Alors, comment expliquer l’empressement de René Lévesque à élever une statue à Duplessis à Québec après sa prise du pouvoir en 1976 ? Ou encore pourquoi Bernard Landry a-t-il calomnié Godbout durant la dernière campagne électorale provinciale, le traitant à mots à peine couverts de « collaborateur » ? Pourtant, le bilan réel de Godbout, lorsqu’on fait fi de la calomnie, est bel et bien digne d’être revendiqué par tout politicien d’esprit noble et humaniste.

Aujourd’hui encore, malheureusement, on continue d’occulter la mémoire de Godbout, lorsqu’on ne la traîne pas tout simplement dans la boue. C’est que le discours indépendantiste continue dans sa voie réductrice et passéiste, s’ancrant de façon complaisante dans sa culture de victime tournée vers le passé plutôt que sur celle de bâtisseur tourné vers l’avenir.

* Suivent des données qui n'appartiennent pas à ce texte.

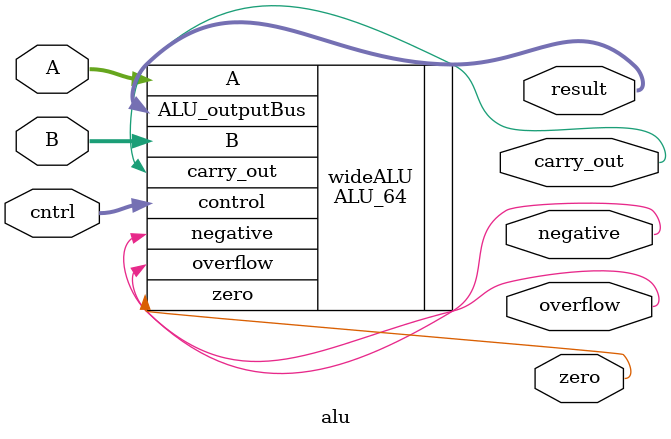
<source format=sv>


module alu (A, B, cntrl, result, negative, zero, overflow, carry_out);

	input logic		[63:0]	A, B;
	input logic		[2:0]		cntrl;
	output logic		[63:0]	result;
	output logic					negative, zero, overflow, carry_out;
	
	// implements the total 64-bit ALU module
	ALU_64 wideALU (.A(A), .B(B), .control(cntrl), .carry_out(carry_out), .negative(negative),
						 .overflow(overflow), .zero(zero), .ALU_outputBus(result));
	
	
	
endmodule 
</source>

En fait, force est de constater que le silence autour de la mémoire de Godbout démontre à l’évidence que le discours indépendantiste est encore, à ce jour, obnubilé par la vision rétrograde des leaders cléricaux et nationalistes qui favorisa la pérennité du duplessisme.

Si donc les leaders indépendantistes ne le font pas, l’histoire, elle, a le devoir de corriger cette troublante amnésie sur Godbout, en éliminant une fois pour toutes les idées reçues à son sujet, pour reprendre l’expression du cinéaste Jacques Godbout, son petit neveu, qui lui a d’ailleurs consacré un documentaire, intitulé « Traître ou Patriote », qui rectifie brillamment les faits. Chaque démocrate québécois devrait avoir pour souhait le plus cher que ce 50e anniversaire de la mort d’Adélard Godbout marque résolument le début irréversible d’une réappropriation collective de l’héritage légué au Québec par ce Juste.